Anonymous 0 Comments

Adam Savage did a lovely section on this in Every Tools a Hammer.

To answer you’re question though, different glues work differently, but at the base mechanics for most glues, we have something that is either “wet” and has a lot of long spindly things, think jelly fish. When these “dry” those long spindly things tighten up and grab things.
This certainly applies to pva, wood glue, and super glue.

This also sort of applies to epoxies, just instead of drying, one of the ingredients makes the long bits shrink down and grab stuff.

For why some are “absolutely horrible” theres different needs for glues, for your example, it would be terrible to use construction adhesive on craft paper, school glue sticks are nice because after they dry, the glue remains flexible. Meanwhile, super glue has basically no flexibility upon curing, and epoxies can be hit or miss.

Also note, some glues spindly bits simply don’t grab onto certain materials, or they don’t really grab onto each other.

Anonymous 0 Comments

Different kinds of glues stick things together in different ways. A lot of them (like Elmer’s glue or wood glue) seep into tiny holes in each material. When they dry, the two items are bonded together by the glue.

Others work by chemically bonding the two surfaces, or in a similar method to Elmer’s, but using a two-part epoxy to harden the bond, rather than drying.

Anonymous 0 Comments

Glue can work a couple different ways. In most cases it’s a non-solid material that hardens between the two objects you want glued together, and before hardening it seeps into all the little pores and holes of the material.
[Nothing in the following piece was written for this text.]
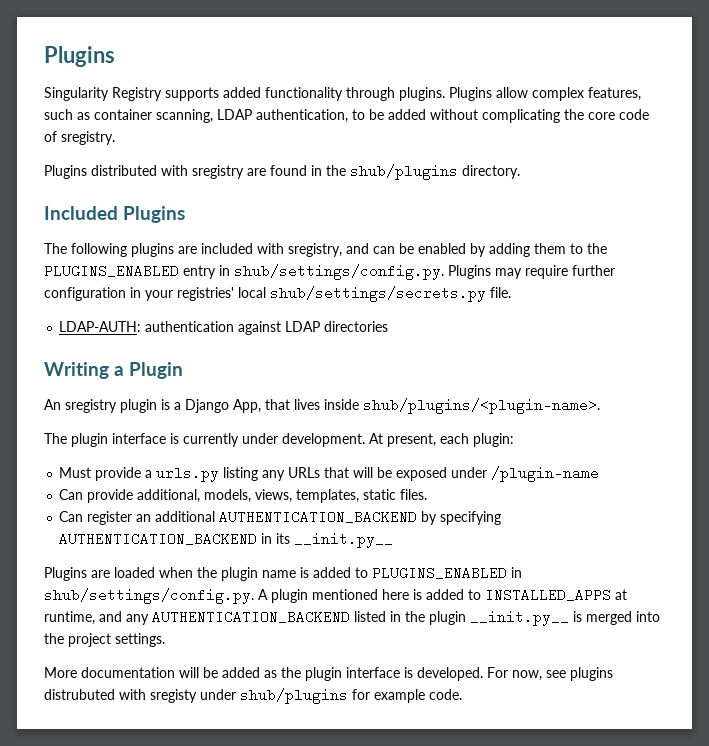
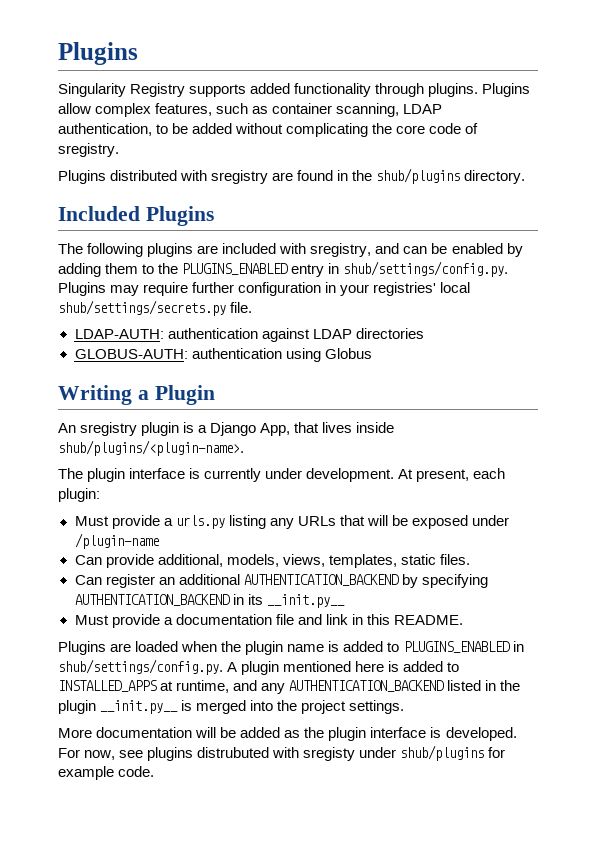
(389, 326) none -> [74,348,372,362] // GLOBUS-AUTH: authentication using Globus
(394, 540) none -> [74,614,463,628] // Must provide a documentation file and link in this README.

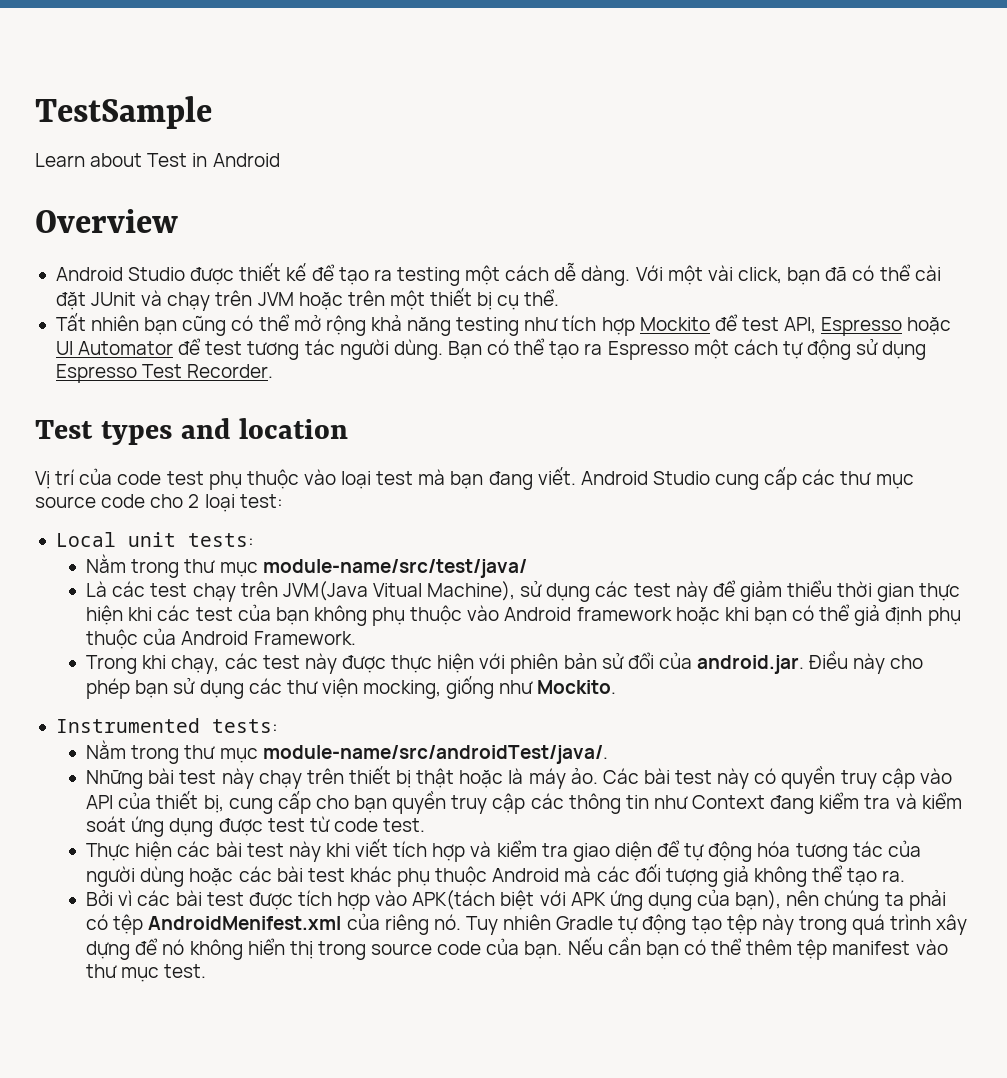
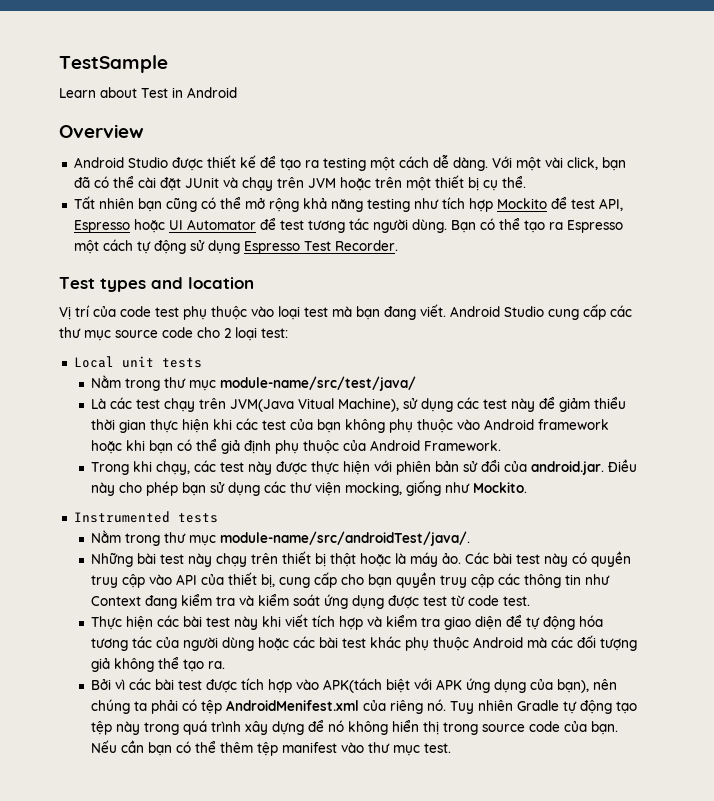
[187,533,254,547] tests: -> [161,358,202,368] tests
[211,719,278,733] tests: -> [177,513,218,523] tests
This is mechanical adhesion.

Some glue is especially effective on certain materials, for example, wood glue is way better on wood than on plastic. This is because wood glue is made with the chemical structures of wood in mind in order to bond at a greater level. This is dispersive adhesion.

Some glues will take dispersive adhesion to the next level by chemically reacting with a material in order to create hydrogen bonds – a particularly strong chemical reaction – to stay bonded. Ever gotten gorilla glue on your hand and had to remove it, and your skin felt super soft afterwards? That’s because it bonded to the top layer of your skin and you had to rip that top layer off to get rid of the glue.

As for the efficiency of the glue, school grade glue sticks are made with a lot of filler and shitty cheap material, so it’s not going to work as well as a wood glue or industrial grade adhesive.

Anonymous 0 Comments

Different types of glues.

Some glues harden and simply bind.

Some glues stick to a surface.

Some glues chemically alter the surface and bind to it.

Se glues melt things and fuse them together.

By altering the composition or chemicals in the glue, you can make it more or less sticky. More or less flexible, or brittle and breakable.

So many different types. A terrible glue is just an incorrect choice.